Following Mosaic, HTTP/1.x had been in use for many years and did not make the browser’s job any easier. Most notably, it could only send one request at a time on a connection and then wait for the response before it sent another. Browsers got around this problem by opening many connections to a server so it could open some work in parallel, but these individual connections still suffered from the same head-of-line blocking. The criticality of an object helped the browser decide if it should be sent early, or later.
Times (and expectations) have changed
Today, according to the HTTP Archive, mobile websites (not desktop) have a median 70 requests per page for a total of 1.7 MB. On top of that, more than 75 percent of those requests are over HTTPS (i.e. encrypted and authenticated) which means even more (very worthwhile) work for the little phone that could. Mobile browsers today have a tough job of providing users with the instantaneous experiences they expect.
A significant part of browser development goes into the decision process to determine what the critical objects are on a page. Critical objects in short are the objects that are needed to start rendering the page. Poor prioritization of these critical objects, however, can lead to a jarring experience. For example, stylesheets can change how the page should flow, or even leave the users staring at a blank page as they wonder what goes on in the background. To further complicate this, it is not simply a case of “get the stylesheets first, then the javascript,” the objects can form a tree of complicated dependencies that only emerge as they load.

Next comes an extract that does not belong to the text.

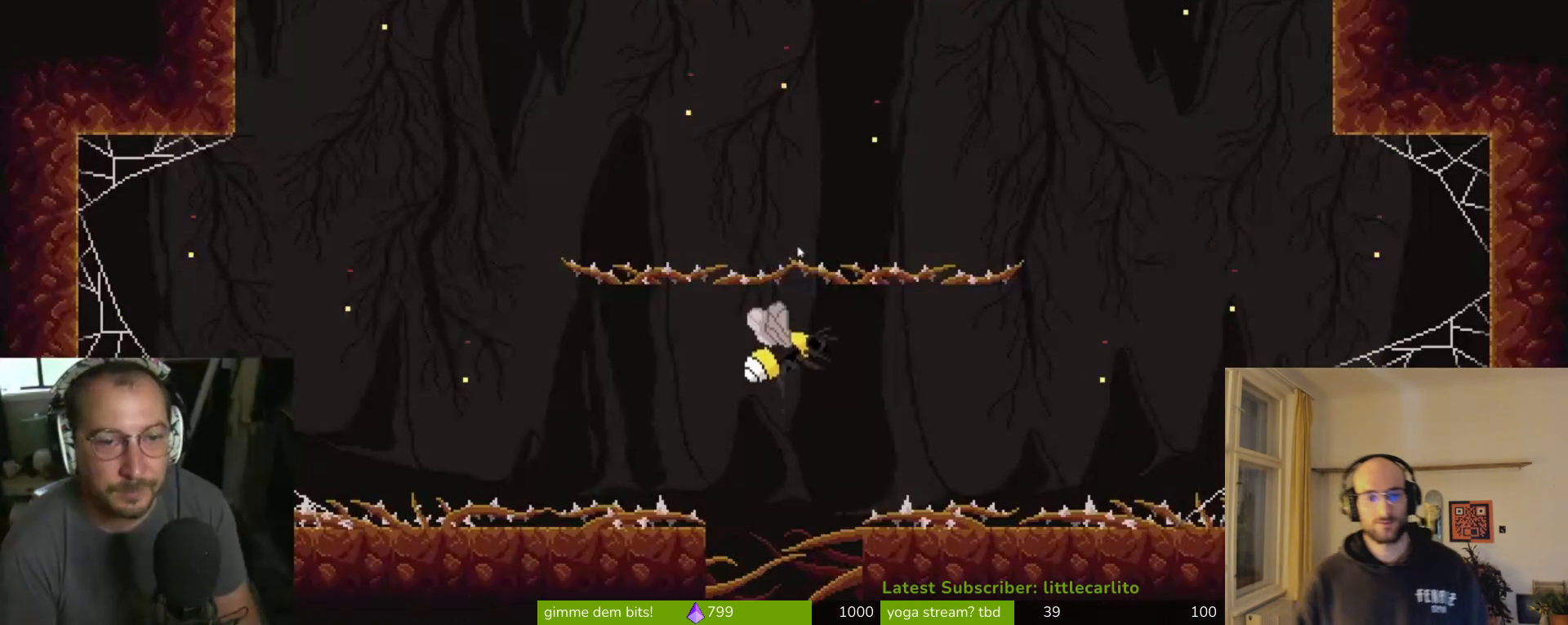
{"buttons": [], "left_stick": "center", "right_stick": "center", "events": []}
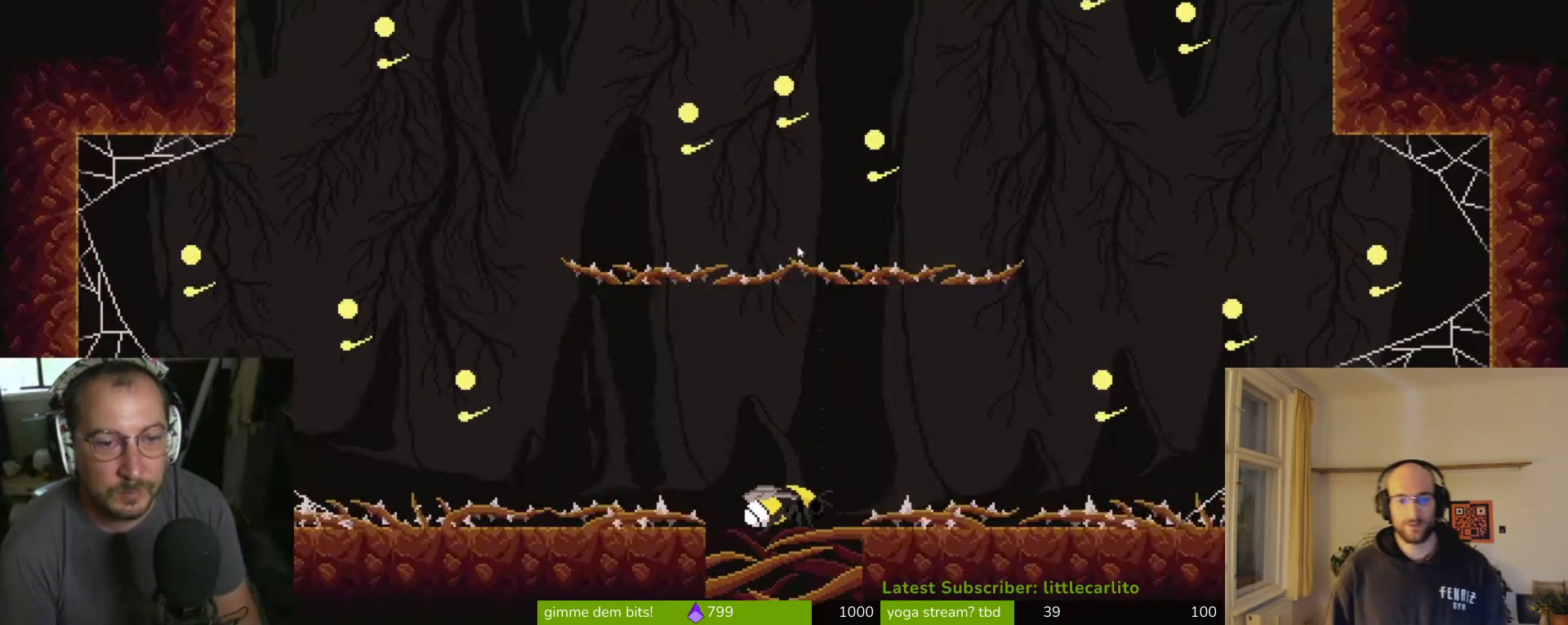
{"buttons": [], "left_stick": "center", "right_stick": "center", "events": []}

HTTP/2 addresses gaps with multiplexing and prioritization
HTTP/2 was developed in part to address the bottlenecking issues that HTTP/1.1 was unable to solve.. It’s core differentiator is that it provides a number of important tools for improving performance, such as multiplexing, prioritization, header compression and server push. Specifically, multiplexing and prioritization are most critical to addressing the rendering complications discussed above.
Multiplexing allows the browser to send many requests at the same time, and the server will respond in any order, even overlapping the returned data. Among other things, this makes the request side more efficient and gets the browser out from the head of line blocking that plagued HTTP/1.x. By not having to wait for the back and forth of requests and responses, the server can get more data down to the browser faster.

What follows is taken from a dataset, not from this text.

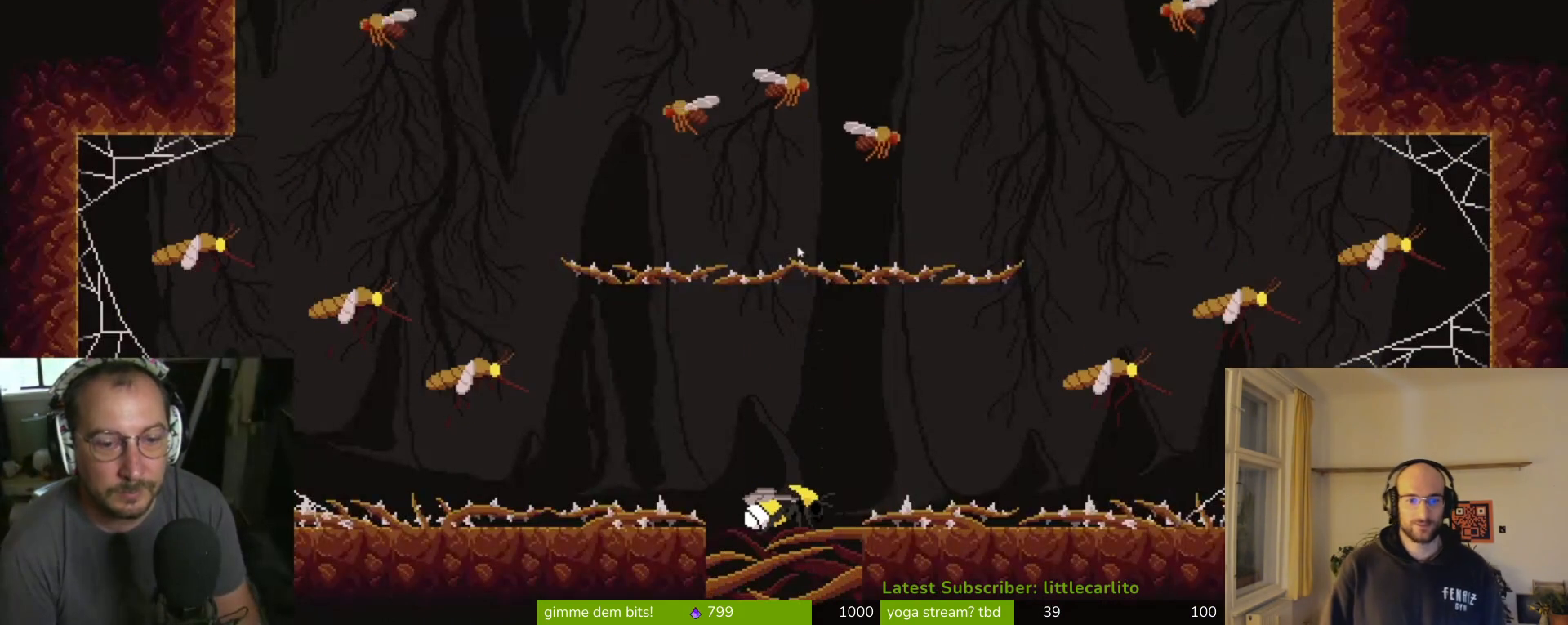
{"buttons": [], "left_stick": "center", "right_stick": "center", "events": []}
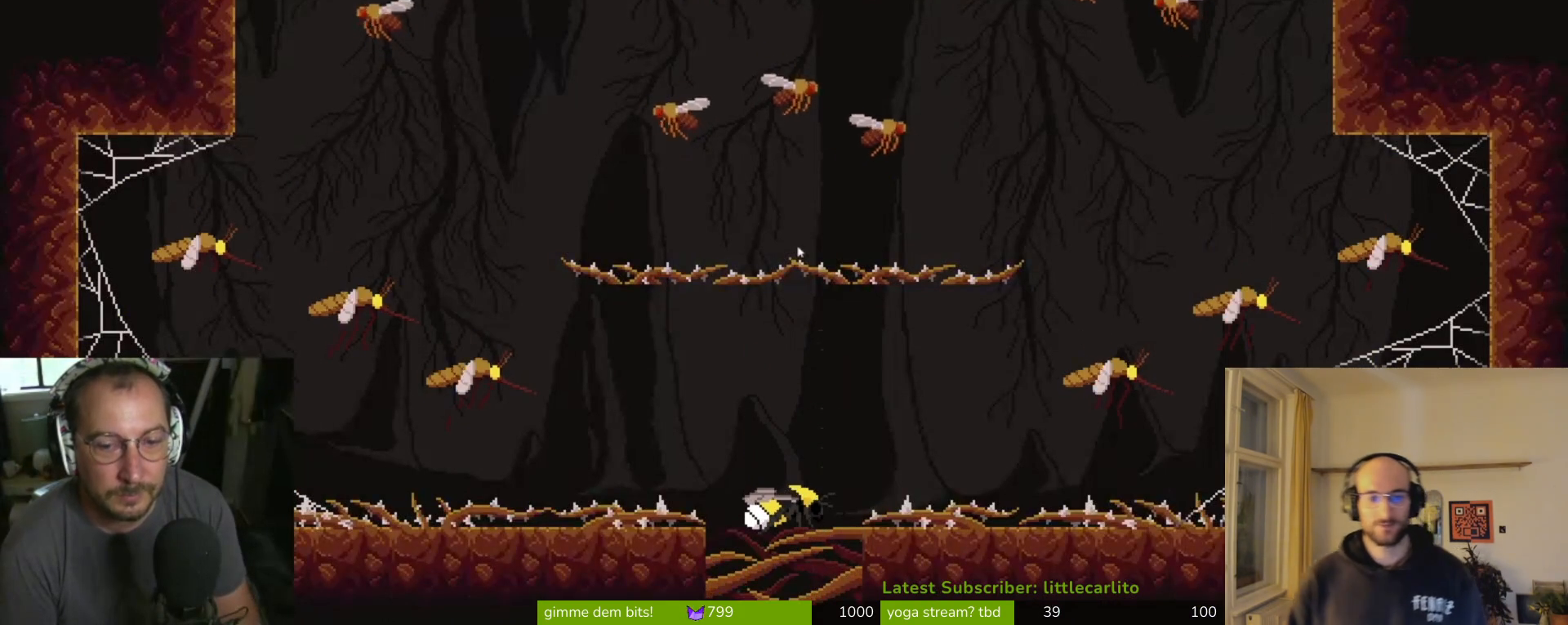
{"buttons": [], "left_stick": "right", "right_stick": "center", "events": [[133, "left_stick", "right"], [300, "CROSS", "down"], [367, "CROSS", "up"]]}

The necessary partner for multiplexing is prioritization. Prioritization provides the browser a method for telling the server which objects are more important than others and what the dependencies of those objects are. Without this, though the information might get from the server to the browser faster overall, the jumbled mess of critical and non-critical objects could result in the browser taking longer to start painting the page on the screen. Getting this to work relies on solid implementations in the browser and the server. Getting it wrong can lead to a degraded experience for users.

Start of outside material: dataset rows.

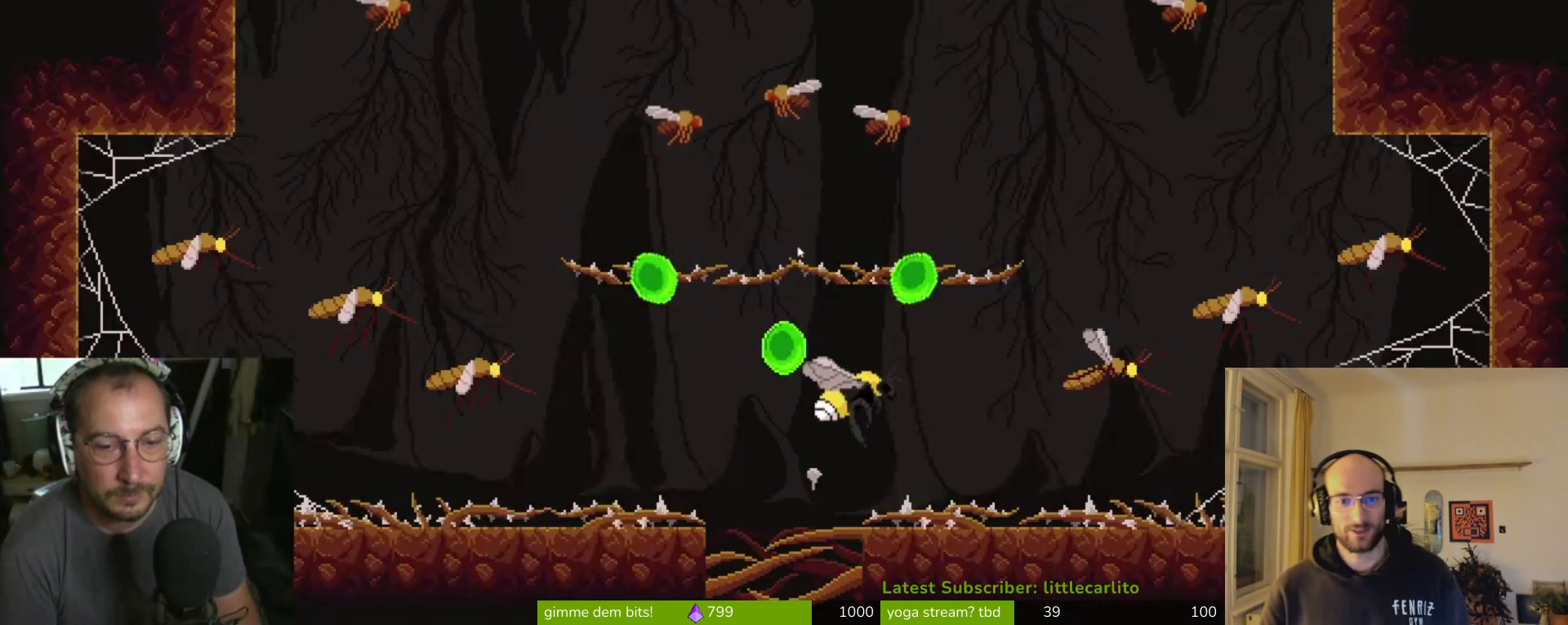
{"buttons": [], "left_stick": "right", "right_stick": "center", "events": [[367, "CROSS", "down"], [467, "CROSS", "up"]]}
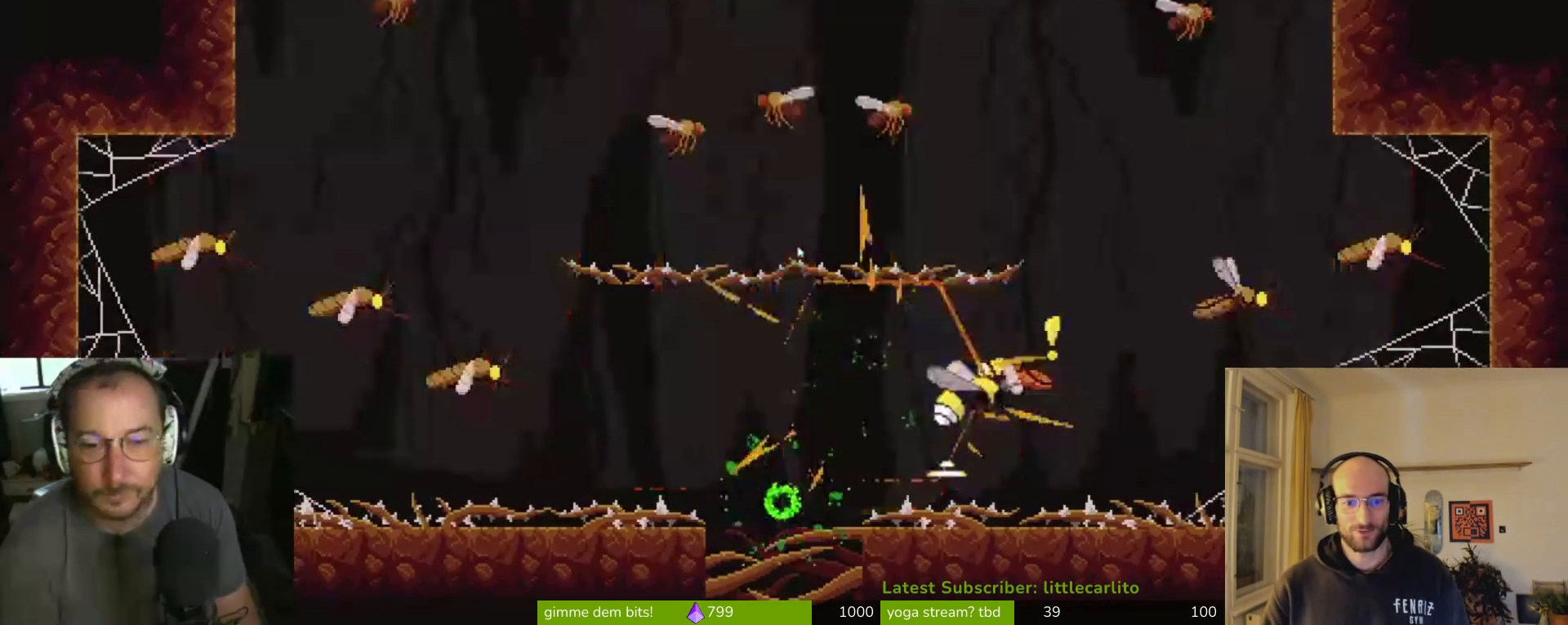
{"buttons": ["CROSS"], "left_stick": "right", "right_stick": "center", "events": [[100, "CIRCLE", "down"], [233, "CIRCLE", "up"], [433, "CROSS", "down"]]}
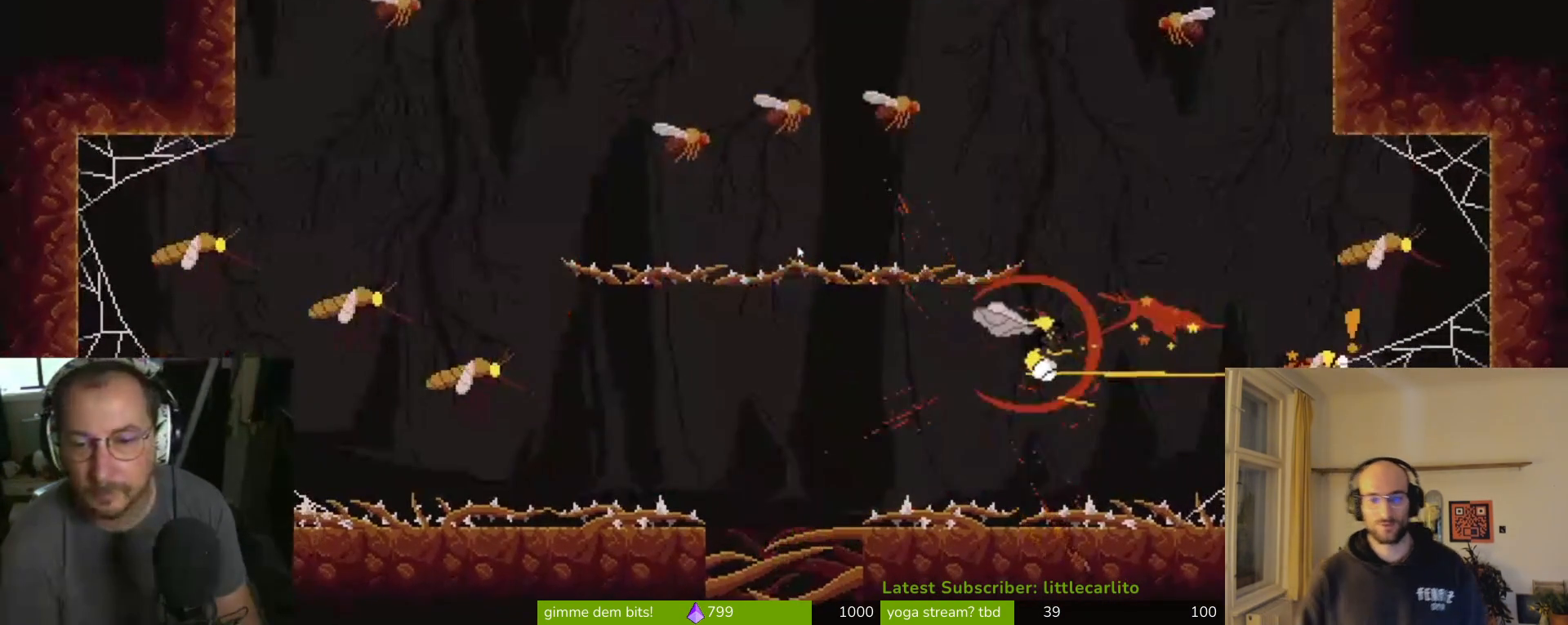
{"buttons": ["CROSS", "CIRCLE", "SQUARE"], "left_stick": "up-right", "right_stick": "center", "events": [[33, "left_stick", "up-right"], [67, "CIRCLE", "down"], [67, "R1", "down"], [267, "CIRCLE", "up"], [267, "CROSS", "up"], [267, "R1", "up"], [333, "CROSS", "down"], [333, "R1", "down"], [333, "SQUARE", "down"], [333, "right_stick", "left"], [400, "right_stick", "center"], [433, "R1", "up"], [433, "SQUARE", "up"], [500, "CIRCLE", "down"], [500, "SQUARE", "down"]]}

A great example of this can be seen in the work by Pat Meenan, creator of WebPageTest, and his HTTP/2 Priority test. The test sets up a page that causes the browser to discover high priority resources after it has already sent lower priority resources. The proper behavior for the browser is to immediately send these high priority resources with the correct dependencies indicated. The server, in turn, should make certain those new requests are handled right away. The results of the tests? Well, not good overall.
Andy Davies maintains a Github that tracks the results from various servers, proxies and content delivery networks (CDNs). The bottom line is very few of them perform well in this fairly common scenario. What does that mean for the user? Well, it means they are getting suboptimal experiences today over HTTP/2. The protocol that was supposed to speed us up, is in cases slowing us down because of poor implementations. The good news is this will get fixed over time now that it has been identified.
Looking ahead to HTTP/3
Protocols are developed to solve the network problems of today. The best are able to peer into a crystal ball and make solid predictions about the trends to come. Eventually, the infrastructure and our usage patterns change enough that they cannot keep up, and revising and re-inventing becomes necessary. Even the venerable TCP, without which none of us would be where we are today and it is about to be supplanted by the introduction of QUIC (now renamed HTTP/3) to better address the variabilities on the Internet. HTTP/2 is a great step forward on this path of progress−looking closely at it can provide great insights to just how far we have come and some thoughts on where we still need to go.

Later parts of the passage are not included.